# To do:
The copy you give must match the records exactly, except that it holds no images.

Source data
-*-*-

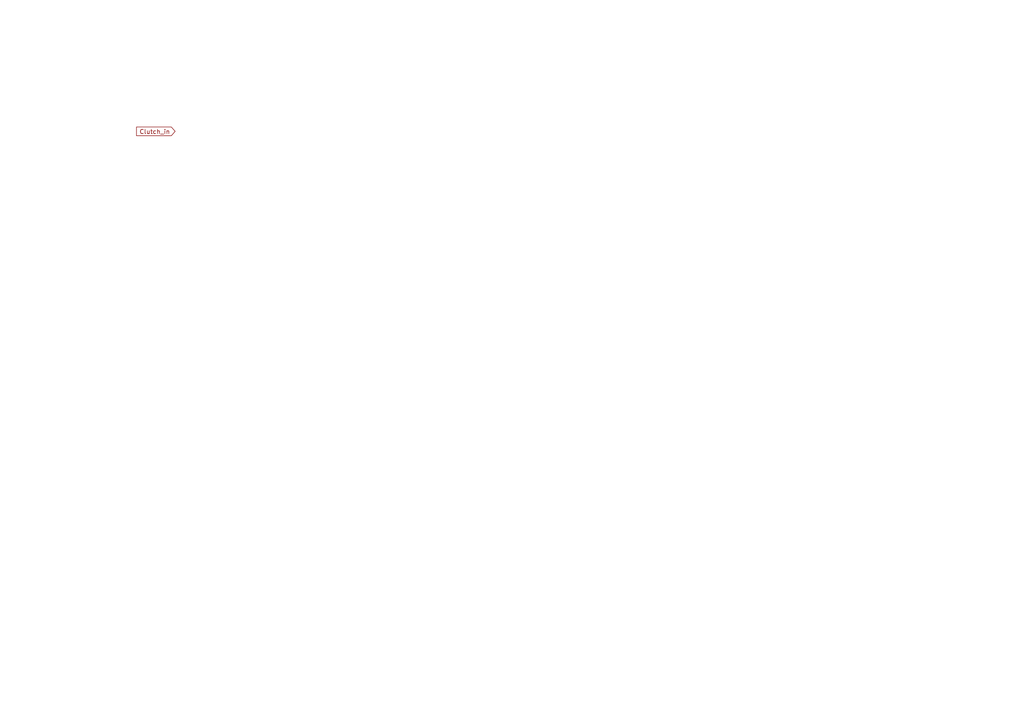
<source format=kicad_sch>
(kicad_sch (version 20220103) (generator eeschema)

  (uuid e1eebe88-6f76-436e-82f1-c87f97c9b860)

  (paper "A4")

  


  (global_label "Clutch_in" (shape input) (at 50.8 38.1 180)
    (effects (font (size 1.27 1.27)) (justify right))
    (uuid a03d1486-623b-45b8-8ae6-ab12f7e14b21)
    (property "Intersheetrefs" "${INTERSHEET_REFS}" (id 0) (at -69.85 -82.55 0)
      (effects (font (size 1.27 1.27)))
    )
  )
)

</source>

-*-*-

# Solution for this task:
<source format=kicad_sch>
(kicad_sch (version 20220103) (generator eeschema)

  (uuid e1eebe88-6f76-436e-82f1-c87f97c9b860)

  (paper "A4")

  


  (global_label "Clutch_in" (shape input) (at 50.8 38.1 180)
    (effects (font (size 1.27 1.27)) (justify right))
    (uuid a03d1486-623b-45b8-8ae6-ab12f7e14b21)
    (property "Intersheetrefs" "${INTERSHEET_REFS}" (id 0) (at -69.85 -82.55 0)
      (effects (font (size 1.27 1.27)))
    )
  )
)

</source>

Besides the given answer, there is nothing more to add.